Le président du pouvoir judiciaire péruvien, Javier Arévalo, a demandé lundi à la présidente Dina Boluarte que les forces armées gardent les sièges judiciaires du pays dans le cadre des manifestations qui ont donné lieu à 14 attaques et sept incendies contre leurs bâtiments.
«J’ai décidé d’adresser une lettre officielle au président de la République pour demander que les forces armées gardent les locaux judiciaires et j’espère que la présidence de la République nous apportera son soutien», a indiqué M. Arévalo lors d’une conférence de presse.
Il a également exprimé ses condoléances pour les victimes des manifestations et a déploré le recours à la violence, ainsi que la destruction de biens publics et privés. Il a ainsi déclaré que les attaques contre les institutions judiciaires sont une «attaque» contre leur fonctionnement normal.

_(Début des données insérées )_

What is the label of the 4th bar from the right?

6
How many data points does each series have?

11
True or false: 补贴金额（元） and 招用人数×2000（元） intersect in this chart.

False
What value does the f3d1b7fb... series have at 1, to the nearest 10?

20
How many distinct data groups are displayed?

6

Pendant ce temps, le ministre de l’Intérieur, Vicente Romero, a déclaré à la télévision publique qu'»il y a un financement» derrière les protestations au Pérou, qualifiant les manifestants de «groupe minoritaire agité par des dirigeants qui ne montrent pas leur visage».

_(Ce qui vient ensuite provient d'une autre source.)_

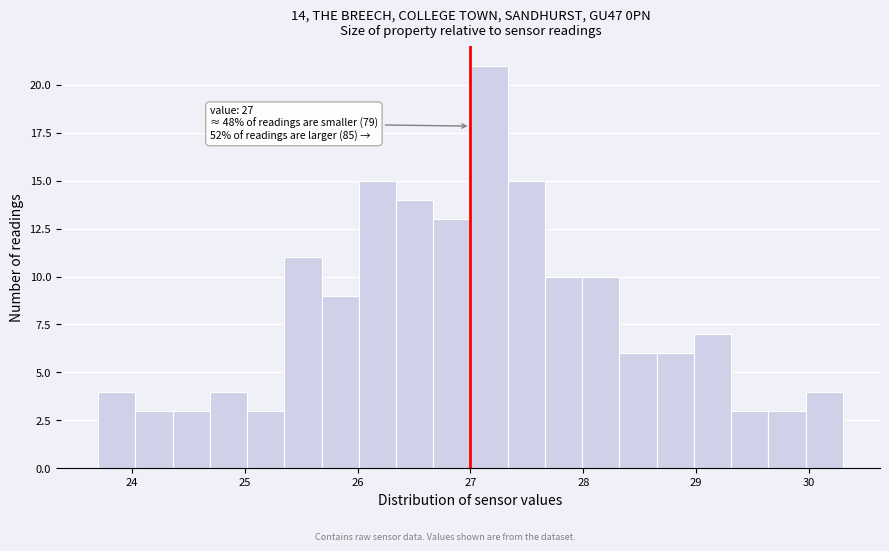

Read against the x-axis, roughly where is the centre of the tallest bar?

27.2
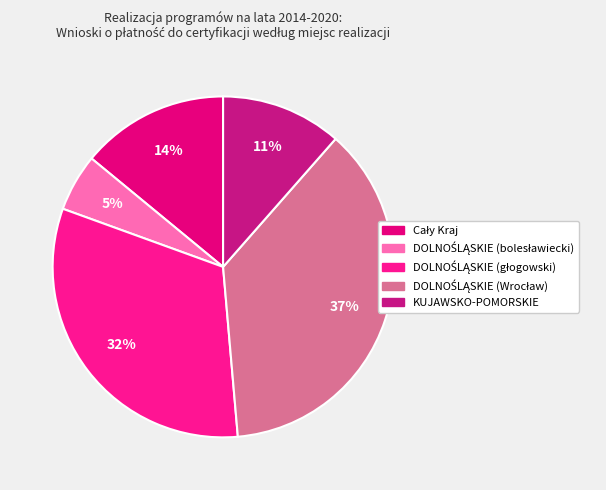

How many slices are in this pie chart?

5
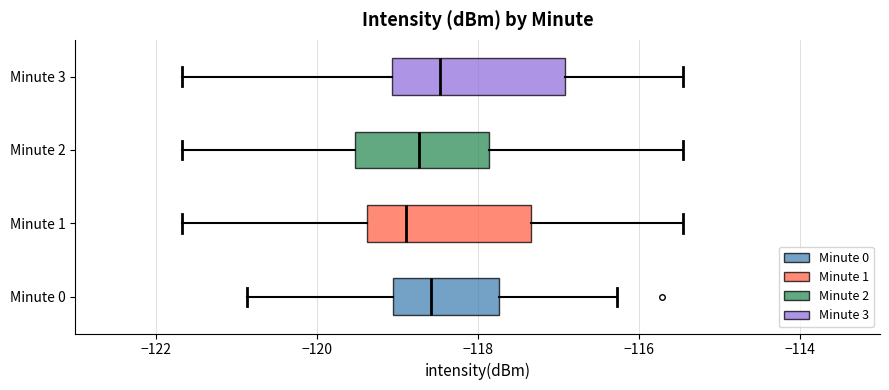

Reading bottom to top, transcribe this box plot: for each box, give where its median line is, the range the box spans, and where its two whiskers end, as read against the x-axis. The values are not printed on the chart, so give them approximately, as read against the axis.

Minute 0: median -118.6, box -119.0 to -117.8, whiskers -120.8 to -116.2
Minute 1: median -118.8, box -119.4 to -117.4, whiskers -121.6 to -115.4
Minute 2: median -118.8, box -119.6 to -117.8, whiskers -121.6 to -115.4
Minute 3: median -118.4, box -119.0 to -117.0, whiskers -121.6 to -115.4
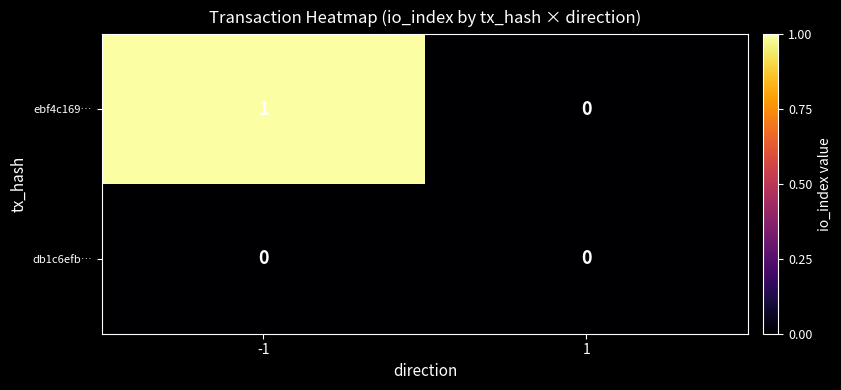

Between -1 and 1, which series saw the biggest shift?

ebf4c169…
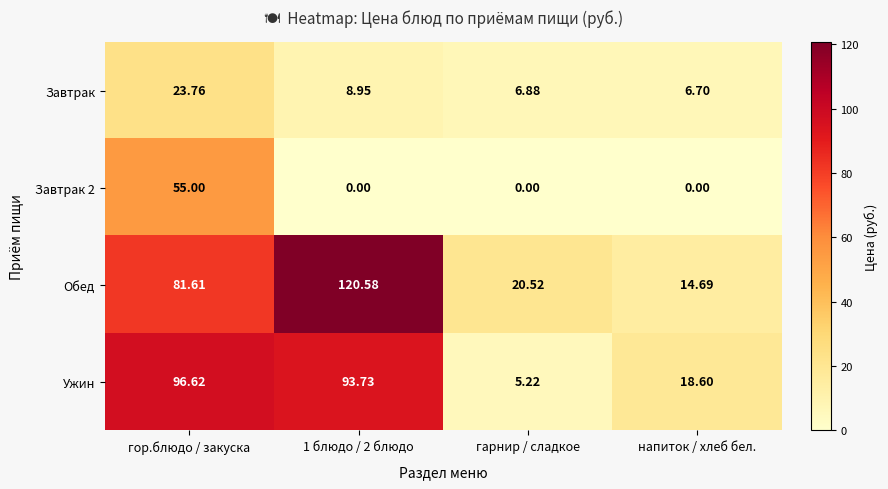

Which series has the largest total across all categories?

Обед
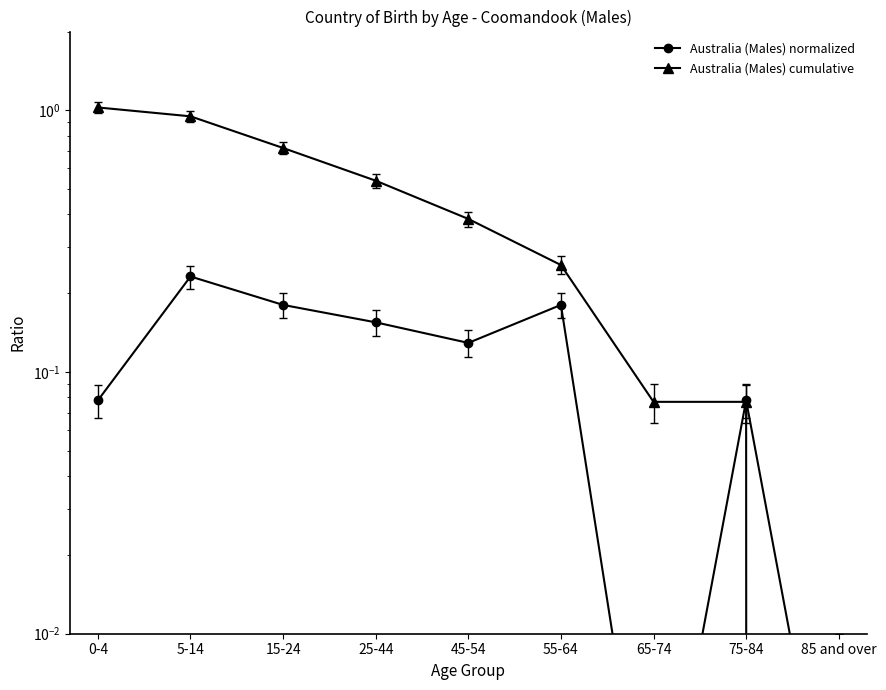

Is this an area chart (filled region under the line)?

No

Pour tenter d’endiguer les manifestations, la police nationale péruvienne a ordonné l’achat immédiat de 230 000 grenades et cartouches de gaz lacrymogène, ainsi que de 665 000 articles antiémeutes, selon une demande de la division logistique à laquelle » La República » a eu accès.
La démission de Boluarte, ainsi que l’appel à des élections anticipées, sont quelques-unes des revendications des milliers de personnes qui, depuis décembre dernier, manifestent, avec une virulence croissante, dans tout le pays, contre l’arrestation de l’ancien président Pedro Castillo.